Raw material for an HDR photo

These are the three images that combined together to create the photo shown below.   The numbers denote the difference in F stops between what the camera computed as the ideal exposure and the exposure used.

Mashup Masterpiece

An amazing mashup of videos to create a masterpiece.

Thursday, March 24, 2011

Palm Trees

We were between storms and I stopped by the Grand Street marina.   I was trying to get some HDR shots of the boats but it was just a little too dark to shoot the -2 stop underexposed shot without a tripod.   So I took a three shot sequence of the palm trees.  It turned out to be a good looking HDR photo.

Wednesday, March 23, 2011

Fruitvale Bridge #1

This is one of my first HDR images.   This is the Fruitvale Bridge, a combination auto and railroad drawbridge.  The auto drawbridge is down and the railroad drawbridge is up.

By using HDR I was able to capture the sky and reflections in the water and made them look to have the same brightness.

What is HDR and why is it important?

   Imagine you go to the park on sunny day with a few puffy clouds in the sky.
 The grass is a rich green and the sky a deep blue with brilliant white clouds.  Sitting in the shade of a tree you see someone reading a magazine.

  It's a typical scene and you can see all aspects of it at once.  You take out your digital camera to make a record of this and you end up frustrated.  You can take a picture of the green grass but then the sky is a washed out blue and it's hard to see who is sitting in the shade of the tree.  You can photograph the sky but then the grass turns out dark and you can't even see the person in the shade of the tree.  Or you can photograph the person but when the green grass looks mostly white and the sky itself is all white like a bulb.

  The problem is that digital cameras can take pictures over a range of light intensities that's far less than our eyes and brain can perceive.  So you have to chose which of the three parts of the beautiful park scene you want to record and that's just frustrating.

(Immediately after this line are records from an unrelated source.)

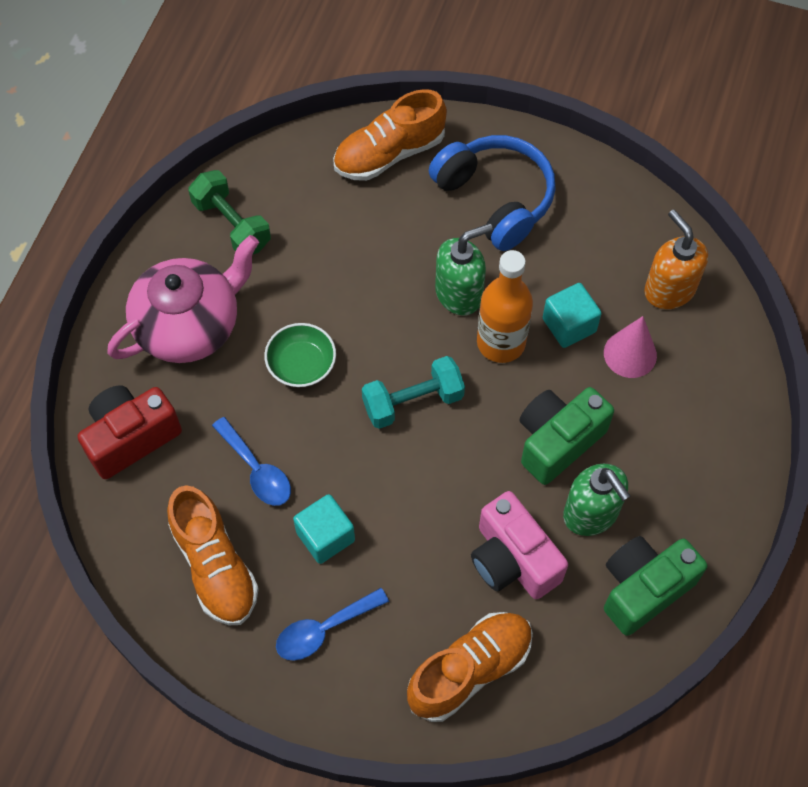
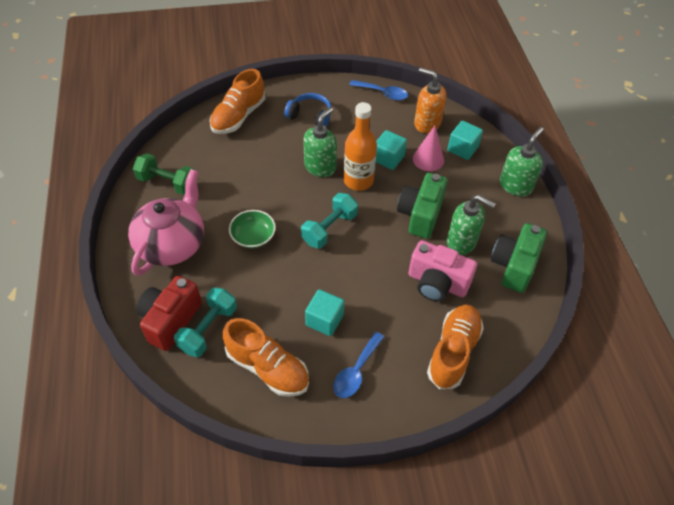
camera: 30 degrees left, 10 degrees down
(171, 474) = (208, 329): none -> turquoise dumbbell
(256, 470) = (260, 303): blue spoon -> blue spoon (382, 93)
(495, 199) = (310, 116): blue headphones -> blue headphones, size x0.63
(696, 360) = (462, 149): none -> turquoise cube
(738, 461) = (515, 185): none -> green soap dispenser

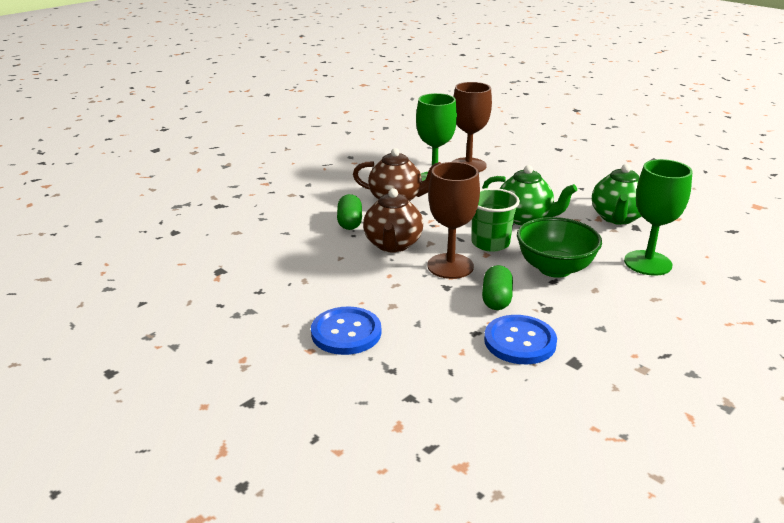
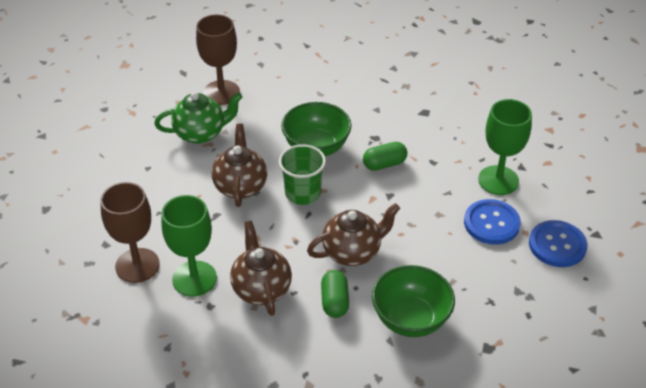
camera: 120 degrees left, 15 degrees up
(292, 247) = (410, 319): none -> green bowl
(350, 222) = (334, 301): green capsule -> green capsule turned 60 degrees counterclockwise
(450, 266) = (358, 204): brown goblet -> brown goblet (221, 92)
(520, 341) = (424, 139): blue button -> blue button (557, 245)
(524, 218) = (240, 186): green teapot -> brown teapot
(647, 263) = (270, 104): green goblet -> green goblet (498, 180)

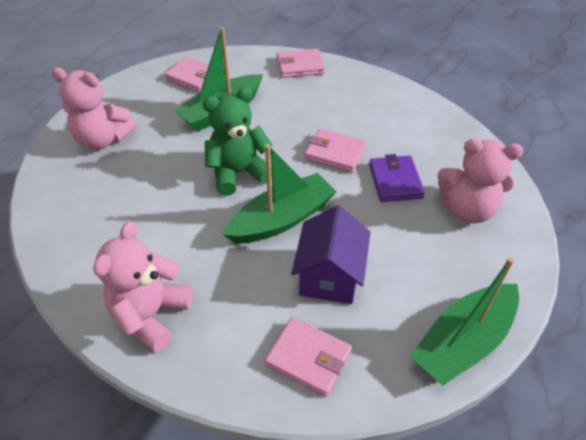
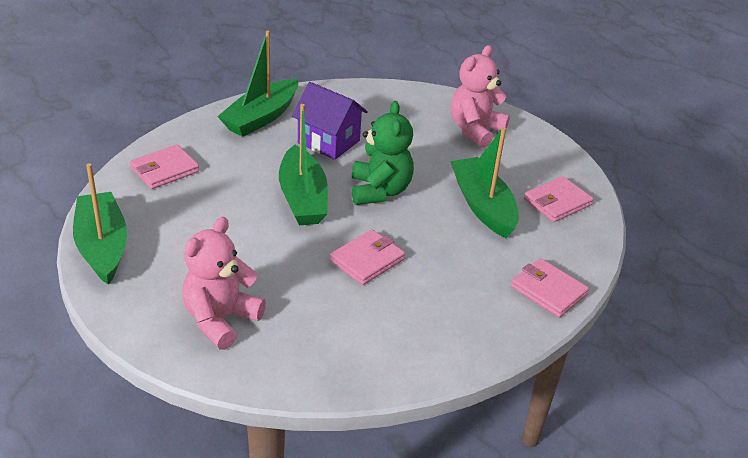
camera: 110 degrees right, 10 degrees down
(151, 314) = (261, 117): pink teddy bear -> green boat
(300, 66) = (548, 291): pink wallet -> pink wallet turned 60 degrees counterclockwise
(329, 276) = (222, 203): purple house -> purple house (328, 142)
(395, 181) = (297, 286): purple wallet -> none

 This is where High Dynamic Range photography comes in.   With HDR you take a sequence of pictures with the exposure set to capture three different ranges of light intensities.  You keep the camera still - you just change the exposure settings (generally just the shutter speed since aperture changes can change the focus).    Then you use special software to combine the three pictures into one, using the properly exposed parts from each picture.

 In our park example you might take one picture at the normal exposure determined by the camera to be suitable for this scene.  Then you would overexpose the next shot by two F stops and underexpose the next shot by two F stops.

 The preceding picture of the view of San Francisco from the beach was done that way.  That allowed the grass near to camera to be exposed for properly as well as the sky which was much brighter than the ground, even on this cloudy day.

  In subsequent posts we'll got through some examples and discuss the software.


Monday, March 21, 2011

A view of San Francisco taken from an Alameda beach.

This is an example of a High Dynamic Range (HDR) photograph.  It's a composition of three photographs taken in sequence, each with a different exposure.    I'll have more to say about HDR in a later post.